WHAT IS NEEDED: Print back each record unchanged, without pictures.

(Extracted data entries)
::::::

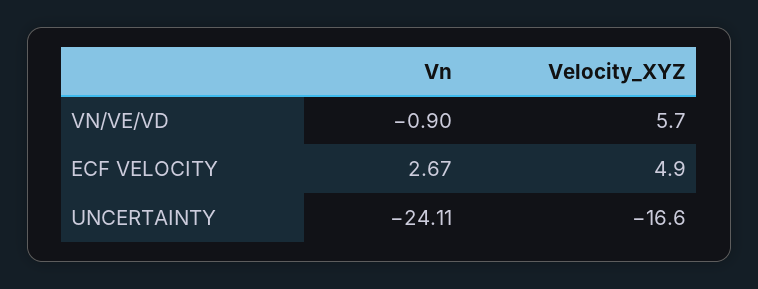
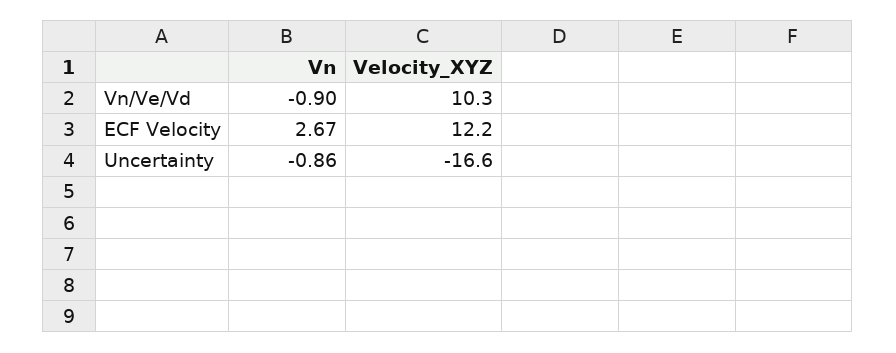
  {
    "Vn": {
      "VN/VE/VD": -0.9,
      "ECF VELOCITY": 2.67,
-     "UNCERTAINTY": -24.11
+     "UNCERTAINTY": -0.86
    },
    "Velocity_XYZ": {
-     "VN/VE/VD": 5.7,
+     "VN/VE/VD": 10.3,
-     "ECF VELOCITY": 4.9,
+     "ECF VELOCITY": 12.2,
      "UNCERTAINTY": -16.6
    }
  }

::::::

ANSWER BOX:
  {
    "Vn": {
      "VN/VE/VD": -0.9,
      "ECF VELOCITY": 2.67,
-     "UNCERTAINTY": -24.11
+     "UNCERTAINTY": -0.86
    },
    "Velocity_XYZ": {
-     "VN/VE/VD": 5.7,
+     "VN/VE/VD": 10.3,
-     "ECF VELOCITY": 4.9,
+     "ECF VELOCITY": 12.2,
      "UNCERTAINTY": -16.6
    }
  }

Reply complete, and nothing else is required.